# How to calculate the maximum safe load on a horizontal wooden beam?

I am thinking of constructing a wooden bed/desk/roof/shed/ship/bridge/rocket

• How can I calculate the maximum load a rectangular horizontal wooden beam of dimensions L x H x W can safely support if the beam is adequately supported at both ends?
• assuming worst case - load concentrated at center
• for commonly available types of wood (e.g. Spruce)
• Damnit, now I want to build a bed/desk/roof/shed/ship/bridge/rocket. – Comintern Oct 14 '15 at 4:07

There are lots of span calculators available online, which help you determine what size lumber to use in home or deck construction. For example

and

You could try to figure out what the live loads and dead loads for the bed are and go from there.

Shortcut - I might try to get by with 2x4's spaced 2' or less apart if they run side to side across a single mattress, but I'd want 2x6's if they run long ways, or for a full or larger.

• Great resources! – AndyT Oct 14 '15 at 9:08
• These are excellent resources (+1) for uniformly loaded beams, especially for floors and roofs. I am waiting to see if anyone also finds something for loads concentrated at a point. – RedGrittyBrick Oct 15 '15 at 13:38

Here are two documents I've found helpful, giving specs for southern yellow pine, which is the wood typically used in treated lumber for its added strength compared to SPF pines.

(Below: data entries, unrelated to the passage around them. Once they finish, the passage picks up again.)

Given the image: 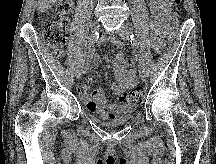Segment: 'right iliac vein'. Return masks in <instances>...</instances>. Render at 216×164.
Returning <instances> with one entry per match:
<instances>
[{"label": "right iliac vein", "mask_w": 216, "mask_h": 164, "mask_svg": "<svg viewBox=\"0 0 216 164\" xmlns=\"http://www.w3.org/2000/svg\"><path fill=\"white\" fill-rule=\"evenodd\" d=\"M99 29H100L99 22H94L92 24V26H91V36H90V38H92L95 35V33H98ZM81 75H82V69H77L76 74H75L76 78L80 79Z\"/></svg>", "instance_id": "1"}]
</instances>
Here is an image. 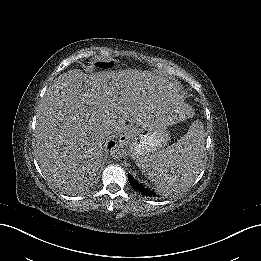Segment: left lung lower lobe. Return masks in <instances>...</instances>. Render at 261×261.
Wrapping results in <instances>:
<instances>
[{
	"label": "left lung lower lobe",
	"mask_w": 261,
	"mask_h": 261,
	"mask_svg": "<svg viewBox=\"0 0 261 261\" xmlns=\"http://www.w3.org/2000/svg\"><path fill=\"white\" fill-rule=\"evenodd\" d=\"M129 182L131 186L135 189L138 190L142 195L148 196V197H159L154 191L145 188L143 184L138 183L136 180L133 179L131 175H128Z\"/></svg>",
	"instance_id": "0a47b994"
}]
</instances>
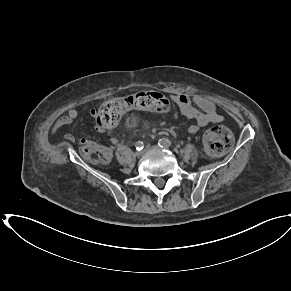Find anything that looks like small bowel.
<instances>
[{"mask_svg":"<svg viewBox=\"0 0 291 291\" xmlns=\"http://www.w3.org/2000/svg\"><path fill=\"white\" fill-rule=\"evenodd\" d=\"M173 101L178 107L181 115L193 121L188 129L190 133H196L200 128L207 126L210 123H220L224 119L218 112L215 103L204 96L197 94H176L173 96ZM91 114L96 117L97 111L92 110ZM79 115L80 113L77 108H70L64 116L57 119V121L53 124L50 132L51 136H55L60 129L72 124L79 117ZM66 140L70 143L77 141L79 144L83 145L88 143L87 138H76L72 134H68L66 136ZM111 142L116 144L118 140L116 138H112Z\"/></svg>","mask_w":291,"mask_h":291,"instance_id":"small-bowel-1","label":"small bowel"}]
</instances>
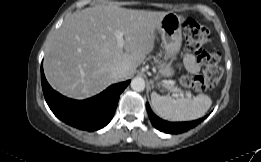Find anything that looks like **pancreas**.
<instances>
[{"instance_id":"obj_1","label":"pancreas","mask_w":261,"mask_h":162,"mask_svg":"<svg viewBox=\"0 0 261 162\" xmlns=\"http://www.w3.org/2000/svg\"><path fill=\"white\" fill-rule=\"evenodd\" d=\"M164 87L167 88V89H173V88H175L174 86L166 85V84L164 85Z\"/></svg>"}]
</instances>
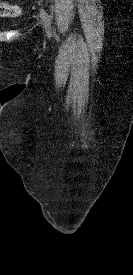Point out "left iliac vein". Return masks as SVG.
Wrapping results in <instances>:
<instances>
[{
  "mask_svg": "<svg viewBox=\"0 0 133 275\" xmlns=\"http://www.w3.org/2000/svg\"><path fill=\"white\" fill-rule=\"evenodd\" d=\"M42 18V16H41ZM42 26L46 30L47 33L51 32L50 25L42 18Z\"/></svg>",
  "mask_w": 133,
  "mask_h": 275,
  "instance_id": "obj_1",
  "label": "left iliac vein"
}]
</instances>
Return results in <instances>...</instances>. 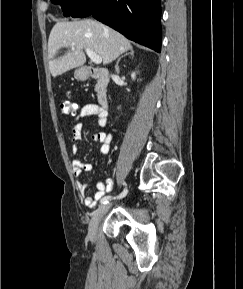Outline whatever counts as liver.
Masks as SVG:
<instances>
[{
	"instance_id": "liver-1",
	"label": "liver",
	"mask_w": 243,
	"mask_h": 289,
	"mask_svg": "<svg viewBox=\"0 0 243 289\" xmlns=\"http://www.w3.org/2000/svg\"><path fill=\"white\" fill-rule=\"evenodd\" d=\"M72 43L74 48L71 47ZM62 48H68V51L56 57ZM86 48L101 56L103 64L107 65L120 54L131 50L132 46L122 34L93 19L57 22L48 40L49 69L52 76L83 66L86 62Z\"/></svg>"
}]
</instances>
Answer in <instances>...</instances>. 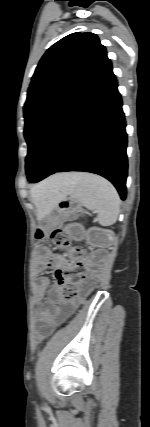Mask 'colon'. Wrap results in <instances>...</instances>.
I'll return each instance as SVG.
<instances>
[{
    "label": "colon",
    "mask_w": 150,
    "mask_h": 427,
    "mask_svg": "<svg viewBox=\"0 0 150 427\" xmlns=\"http://www.w3.org/2000/svg\"><path fill=\"white\" fill-rule=\"evenodd\" d=\"M43 233L39 231L37 237L41 238ZM51 239L58 247H66L68 242L67 234L62 230H55L51 234ZM76 255H81V250L77 249L74 252ZM84 270L80 264L73 268H63L56 271V279L58 288L65 300L74 298L75 292L73 287L77 286L84 279Z\"/></svg>",
    "instance_id": "5ec220e1"
}]
</instances>
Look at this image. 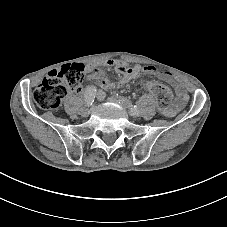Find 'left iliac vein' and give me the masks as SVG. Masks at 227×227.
<instances>
[{
    "instance_id": "1",
    "label": "left iliac vein",
    "mask_w": 227,
    "mask_h": 227,
    "mask_svg": "<svg viewBox=\"0 0 227 227\" xmlns=\"http://www.w3.org/2000/svg\"><path fill=\"white\" fill-rule=\"evenodd\" d=\"M108 101H110L111 103H119L121 107L126 108V105L122 101H119L115 98H108ZM134 116H137V115H134Z\"/></svg>"
}]
</instances>
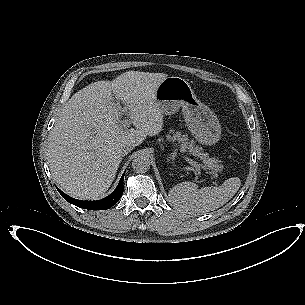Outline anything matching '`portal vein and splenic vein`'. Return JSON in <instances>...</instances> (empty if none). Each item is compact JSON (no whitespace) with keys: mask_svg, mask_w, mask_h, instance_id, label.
I'll return each mask as SVG.
<instances>
[{"mask_svg":"<svg viewBox=\"0 0 305 305\" xmlns=\"http://www.w3.org/2000/svg\"><path fill=\"white\" fill-rule=\"evenodd\" d=\"M131 124L129 119H124L123 121L120 122V125L124 128L128 127Z\"/></svg>","mask_w":305,"mask_h":305,"instance_id":"portal-vein-and-splenic-vein-1","label":"portal vein and splenic vein"}]
</instances>
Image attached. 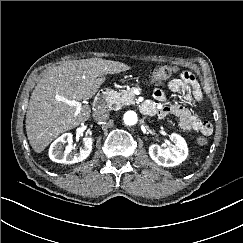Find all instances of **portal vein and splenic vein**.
Here are the masks:
<instances>
[{
	"mask_svg": "<svg viewBox=\"0 0 243 243\" xmlns=\"http://www.w3.org/2000/svg\"><path fill=\"white\" fill-rule=\"evenodd\" d=\"M66 101V103L68 104V105H70V106H75V107H77V109L79 110L80 108H81V102H79V101H75V100H65Z\"/></svg>",
	"mask_w": 243,
	"mask_h": 243,
	"instance_id": "obj_1",
	"label": "portal vein and splenic vein"
}]
</instances>
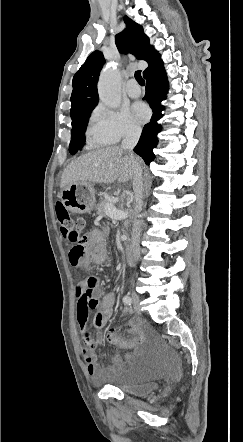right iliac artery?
I'll use <instances>...</instances> for the list:
<instances>
[{"label":"right iliac artery","instance_id":"right-iliac-artery-1","mask_svg":"<svg viewBox=\"0 0 243 442\" xmlns=\"http://www.w3.org/2000/svg\"><path fill=\"white\" fill-rule=\"evenodd\" d=\"M123 302H124V304L131 305L132 299L129 295H126L123 297Z\"/></svg>","mask_w":243,"mask_h":442}]
</instances>
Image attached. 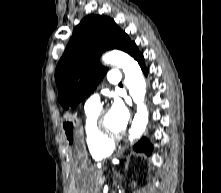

• These documents are for uniformly loaded lumber in a repetitive installation. Op is seeking “maximum load”. – Lee Sam Nov 15 '17 at 7:44

Your question referred to a simple central load. So the formula here seems useful:

https://en.wikipedia.org/wiki/Flexural_strength

Looking up the bending strength of Spruce here:

http://workshopcompanion.com/KnowHow/Design/Nature_of_Wood/3_Wood_Strength/3_Wood_Strength.htm

We get 10,200 psi.

Assuming a 6ft length of 4x4 that actually measures 3.5 inches square, and plugging these numbers into the formula, we get:

10,200 psi * (2 * 3.5in * 3.5in^2) / (3 * 72in) = 4049.306 pounds

This appears to be the point at which your beam will deform.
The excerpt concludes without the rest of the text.